BLBG:Wheat Drops, Paring Weekly Climb, as U.S. Raises World Production Outlook
Wheat fell in Chicago, paring a third weekly climb, after the U.S. government raised its outlook for global supplies on higher-than-expected production in Europe and Russia.
Global output will come to 672.1 million metric tons in the 2011-12 season, more than the 662.4 million tons estimated last month, the U.S. Department of Agriculture said yesterday. Stockpiles will be 188.9 million tons, up from 182.2 million tons, it said. Wheat reached a two-week low on Aug. 9 as commodities plunged after the U.S. lost its AAA credit rating.
“The gloomy financial context and large wheat stocks are putting the prices under pressure,” Bourges, France-based farm adviser Offre et Demande Agricole said on its website today. “The harvest is progressing in France thanks to the improvement of weather conditions.”
Wheat for December delivery dropped 3 cents, or 0.4 percent, to $7.30 a bushel by 12:08 p.m. Paris time on the Chicago Board of Trade, cutting this week’s climb to 1 percent. November-delivery milling wheat fell 1.50 euros, or 0.8 percent, to 196 euros ($279) a ton on NYSE Liffe in France’s capital.
The wheat harvest in Russia, which ended an export ban last month, will total 56 million tons, 3 million tons more than estimated last month, the USDA said. The European Union’s crop will reach 133.5 million tons, above the 132.1 million tons forecast last month, it said.
Higher Stockpile Ratio
“The world wheat projections were bearish,” Luke Mathews, a commodity strategist at Commonwealth Bank of Australia, said in a report today. The global stocks-to-use ratio of 28 percent is “comfortably” higher than the 2007-08 level of about 20 percent, he said.
Corn for December delivery fell 2.5 cents, or 0.4 percent, to $7.115 a bushel in Chicago after climbing as high as $7.20, the highest price for the most-active contract since June 9.

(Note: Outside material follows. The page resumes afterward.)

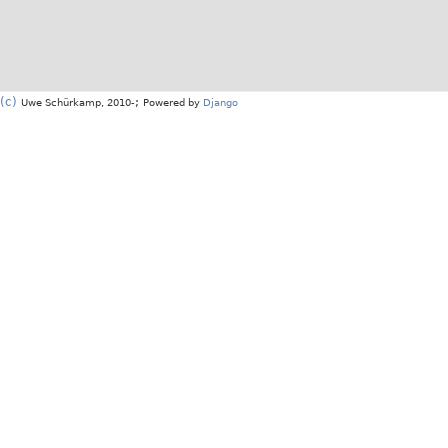
(c)
;
Uwe Schürkamp, 2010-
Powered by
Django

Global harvests of corn will total 860.5 million tons in the 2011-12 season, 11.9 million tons below last month’s estimate, the USDA said, paring its output forecast for the U.S. by 4.1 percent. Demand is predicted to outpace production by 8.4 million tons, more than the 5.2 million-ton deficit forecast in July, the USDA data showed.
Production in the U.S., which is estimated to grow 38 percent of the world’s corn, will total 12.91 billion bushels (328 million tons), compared with 13.47 billion projected in July, the USDA said. The average prediction of 31 analysts in a Bloomberg survey was for 13.08 billion bushels. Last year’s crop was 12.45 billion bushels. The yield estimate was cut to 153 bushels an acre from 158.7 in July.
“With weather disappointing during both the U.S. planting and growing season, prices will need to rally further to adjust demand down to the lower available supplies,” Damien Courvalin and Allison Nathan, analysts at Goldman Sachs Group Inc., said in a report yesterday.
Soybeans for November delivery were unchanged at $13.3175 a bushel.